*WHAT YOU WILL DO*.
Count every line of the data that includes "back". State only the number.
[Start of Attachment]
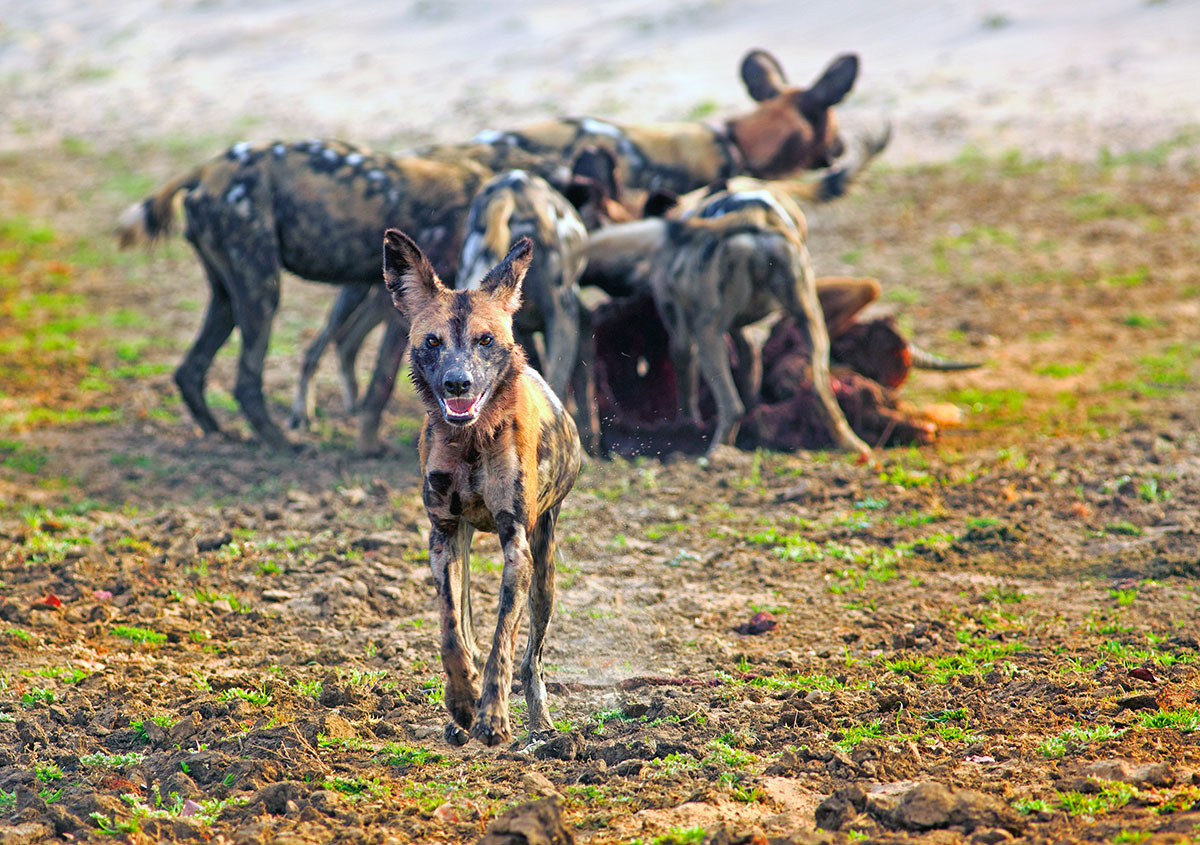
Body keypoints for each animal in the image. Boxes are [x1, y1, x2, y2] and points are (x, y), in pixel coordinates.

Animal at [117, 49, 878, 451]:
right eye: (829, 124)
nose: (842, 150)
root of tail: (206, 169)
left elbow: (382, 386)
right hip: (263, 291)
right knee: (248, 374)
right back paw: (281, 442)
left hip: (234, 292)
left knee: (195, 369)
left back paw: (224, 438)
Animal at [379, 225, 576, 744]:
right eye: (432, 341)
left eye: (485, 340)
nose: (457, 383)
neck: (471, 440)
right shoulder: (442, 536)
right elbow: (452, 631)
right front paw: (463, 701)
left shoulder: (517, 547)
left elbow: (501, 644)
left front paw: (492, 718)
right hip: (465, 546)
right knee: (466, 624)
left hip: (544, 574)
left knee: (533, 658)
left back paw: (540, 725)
[End of Attachment]
[Start of Attachment]
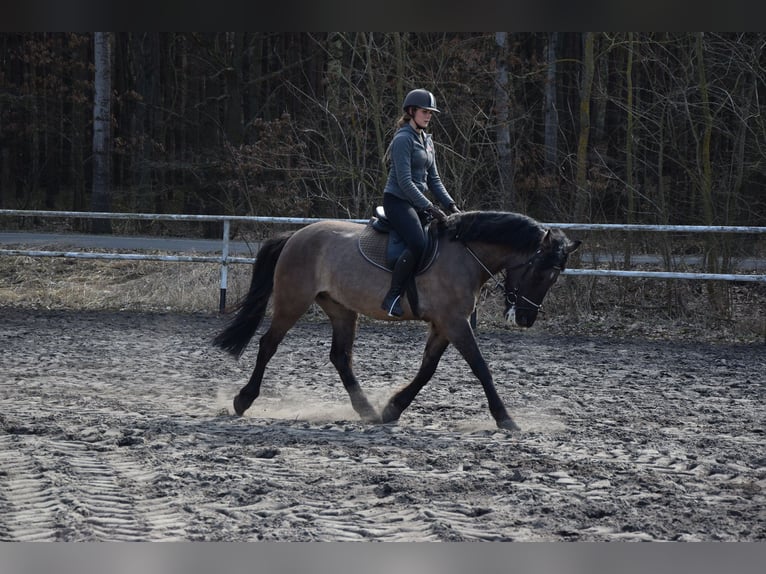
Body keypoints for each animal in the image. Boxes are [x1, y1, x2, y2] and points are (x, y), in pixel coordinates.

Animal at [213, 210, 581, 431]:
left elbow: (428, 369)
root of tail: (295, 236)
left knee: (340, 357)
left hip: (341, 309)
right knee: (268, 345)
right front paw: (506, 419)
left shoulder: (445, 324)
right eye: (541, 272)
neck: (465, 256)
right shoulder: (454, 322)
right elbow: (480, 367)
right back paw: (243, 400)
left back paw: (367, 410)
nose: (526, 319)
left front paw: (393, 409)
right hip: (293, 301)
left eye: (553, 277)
[End of Attachment]
*TASK SOLUTION*.
5